The important jurisdictional issue developed in this case relates to whether the tiny Recordon & Recordon firm should be required to litigate in the Bay Area. The firm argued that it does not practice in the Bay Area, but only in San Diego, and its website is completely passive. These two elements are important under established case authority relating to jurisdiction based on tortious conduct committed via the Internet. The general rule has existed for some time that passive websites do not target customers where ever the web pages are viewable on the Internet. This is so because passive sites do not represent purposefully directed activity authorizing the exercise of jurisdiction in foreign districts over non-residents.
The Ninth Circuit considered the circumstances of the defendant's web copying and determined that the act of copying was intentional. It further held that the copying of the Brayton Purcell web pages by a law firm competing in the California market for the same clients constitutes the targeting of harm at a resident of the forum -- Brayton Purcell -- where the action is pending. Whether or not Recordon & Recordon actually received any clients in the Bay Area as a result of the web copying is beside the point. Importantly, the firm aimed its conduct at a known resident of the Bay Area. The Ninth Circuit held that this circumstance is sufficient to justify jurisdiction over the non-resident defendant notwithstanding the otherwise passive nature of the defendant's website.
The Ninth Circuit distinguished its earlier holding in Schwarzenegger v. Fred Martin Motor Co., in which California jurisdiction was denied as to an Ohio business that used Arnold Schwarzenegger's image in local advertising appearing in Ohio. The Court reasoned that the Ohio print ads never appeared in California and, hence, there was no reason to believe that the ads were viewable by California residents. By contrast, Recordon & Recordon's wrongfully copied web pages were viewable by Brayton Purcell's potential clients in northern California.

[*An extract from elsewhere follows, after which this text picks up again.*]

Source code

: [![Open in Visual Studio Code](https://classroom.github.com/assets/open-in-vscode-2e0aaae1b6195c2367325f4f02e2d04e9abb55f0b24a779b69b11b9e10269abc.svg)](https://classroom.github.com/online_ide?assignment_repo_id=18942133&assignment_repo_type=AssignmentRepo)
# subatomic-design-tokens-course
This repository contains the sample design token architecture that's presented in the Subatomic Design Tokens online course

What we assumed was settled law relating to jurisdiction over a passive website has changed, at least in the Ninth Circuit. Copying content from a website maintained by a Ninth Circuit business, and using the copied content on a website viewable in the plaintiff's market area so as to compete for customers, may very well permit a Ninth Circuit trial court to recognize jurisdiction over the non-resident firm in the Ninth Circuit-based forum.
If you copy a website without permission owned by a business in the Ninth Circuit, you may end up learning the words to "California, Here I Come."